Il a également vanté des « accords commerciaux historiques » couvrant une part importante des échanges américains et présenté ces partenariats comme la preuve du succès de sa stratégie, tout en appelant une nouvelle fois les pays européens, le Japon et la Corée du Sud à jouer un rôle plus équitable.

Venezuela et ressources pétrolières

Sur l’Amérique latine, Trump a prévu un redressement rapide du Venezuela, qu’il a imputé à des décennies de mauvaises politiques sous les gouvernements socialistes. Il a assuré que les États-Unis avaient coopéré avec des acteurs locaux et internationaux et a annoncé que 50 millions de barils avaient été extraits, évoquant un partage des revenus et un afflux d’investissements étrangers.

Il a salué la coopération des autorités intérimaires et a prédit que le pays réaliserait des gains économiques considérables dans les mois à venir grâce à l’entrée en scène de grandes compagnies pétrolières et à un regain d’investissements.

Nucléaire en hausse, renouvelables critiquées

Donald Trump a exprimé un virage marqué en faveur du nucléaire, louant les progrès de sûreté et les coûts jugés compétitifs. Il a annoncé une volonté d’« embrasser » une renaissance nucléaire, fondée sur des avancées technologiques et un développement des infrastructures.

En revanche, il a dénoncé les politiques en faveur des énergies renouvelables, qualifiant les initiatives climatiques de « Green New Scam » et critiquant les éoliennes, qu’il a associées, selon lui, à des performances économiques médiocres en Europe. Ces propos reflètent une opposition durable aux politiques vertes actuelles.

Tensions transatlantiques et remarques publiques

Trump a répondu à des critiques tenues la veille par Mark Carney et a adressé un message direct au Canada en estimant que le pays bénéficiait largement des États-Unis et devrait s’en montrer reconnaissant. Il a ainsi souligné un ressentiment quant au partage des avantages économiques entre alliés.

À plusieurs reprises, il s’est aussi livré à des plaisanteries à propos d’autres dirigeants, notamment en taquinant le président français sur le port de lunettes de soleil lors d’une allocution. Ces attaques personnelles ponctuent un discours déjà fortement axé sur des positions souverainistes et nationalistes.

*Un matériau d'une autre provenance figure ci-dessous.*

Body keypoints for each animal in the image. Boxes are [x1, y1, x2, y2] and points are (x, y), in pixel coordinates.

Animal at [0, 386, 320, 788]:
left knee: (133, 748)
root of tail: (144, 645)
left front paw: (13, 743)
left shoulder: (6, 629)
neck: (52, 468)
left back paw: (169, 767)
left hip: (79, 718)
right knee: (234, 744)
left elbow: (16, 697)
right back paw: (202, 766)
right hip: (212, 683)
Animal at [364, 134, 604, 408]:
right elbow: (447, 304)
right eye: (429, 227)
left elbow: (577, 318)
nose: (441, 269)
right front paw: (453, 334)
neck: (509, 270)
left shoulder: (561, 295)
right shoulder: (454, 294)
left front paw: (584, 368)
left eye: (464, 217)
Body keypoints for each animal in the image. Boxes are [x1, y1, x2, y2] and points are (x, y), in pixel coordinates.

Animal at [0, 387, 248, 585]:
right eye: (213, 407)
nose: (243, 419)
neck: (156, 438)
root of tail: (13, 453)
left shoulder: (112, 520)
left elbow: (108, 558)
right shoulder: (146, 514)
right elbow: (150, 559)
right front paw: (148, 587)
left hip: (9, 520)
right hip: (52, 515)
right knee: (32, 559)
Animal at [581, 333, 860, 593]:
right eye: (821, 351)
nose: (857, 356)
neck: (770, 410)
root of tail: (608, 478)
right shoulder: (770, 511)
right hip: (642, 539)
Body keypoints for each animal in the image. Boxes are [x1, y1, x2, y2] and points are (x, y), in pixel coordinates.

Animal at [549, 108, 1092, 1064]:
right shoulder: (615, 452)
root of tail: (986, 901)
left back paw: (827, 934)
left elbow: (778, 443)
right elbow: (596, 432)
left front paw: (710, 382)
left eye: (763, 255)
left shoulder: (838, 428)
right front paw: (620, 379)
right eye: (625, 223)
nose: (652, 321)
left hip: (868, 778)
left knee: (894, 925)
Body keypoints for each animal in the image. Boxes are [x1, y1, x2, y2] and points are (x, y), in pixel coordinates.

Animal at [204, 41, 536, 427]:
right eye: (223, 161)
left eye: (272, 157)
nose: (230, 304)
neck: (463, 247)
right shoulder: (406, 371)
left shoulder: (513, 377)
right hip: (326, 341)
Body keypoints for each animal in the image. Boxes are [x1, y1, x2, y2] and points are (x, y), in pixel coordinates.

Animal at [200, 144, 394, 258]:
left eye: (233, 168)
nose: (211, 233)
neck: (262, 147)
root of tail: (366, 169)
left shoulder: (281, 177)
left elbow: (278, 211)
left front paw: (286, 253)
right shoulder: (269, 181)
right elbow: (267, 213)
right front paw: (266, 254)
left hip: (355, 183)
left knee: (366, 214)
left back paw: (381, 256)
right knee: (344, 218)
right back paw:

Ukraine : médiation annoncée

Le président a affirmé travailler à une médiation entre Vladimir Poutine et Volodymyr Zelenskyy, déclarant qu’il rencontrerait ce dernier à Davos pour avancer vers un accord. Toutefois, le bureau du président ukrainien a confirmé que Zelenskyy se trouvait à Kyiv et participait à des réunions sur l’énergie, ce qui a jeté un doute sur la tenue d’une rencontre sur place.

Trump a insisté sur l’urgence de mettre fin au conflit, évoquant la volonté de préserver des vies et d’aider l’Europe et l’OTAN à retrouver la stabilité.

Points clés

  • Trump a réaffirmé sa revendication sur le Groenland tout en excluant officiellement le recours à la force.
  • Il a annoncé l’existence d’un « cadre » de négociation après un échange avec Mark Rutte, sans en préciser le contenu.
  • Il a levé temporairement la menace de tarifs contre des alliés européens, après des tensions commerciales.
  • Son discours a mêlé critiques de l’OTAN, promotion du nucléaire et hostilité envers certaines politiques climatiques.

En dépit de l’assurance de ne pas recourir à la force, la combinaison de revendications territoriales, d’ultimatums et d’un ton dur envers les alliés laisse présager des discussions diplomatiques intenses autour du Groenland et des relations transatlantiques dans les semaines à venir.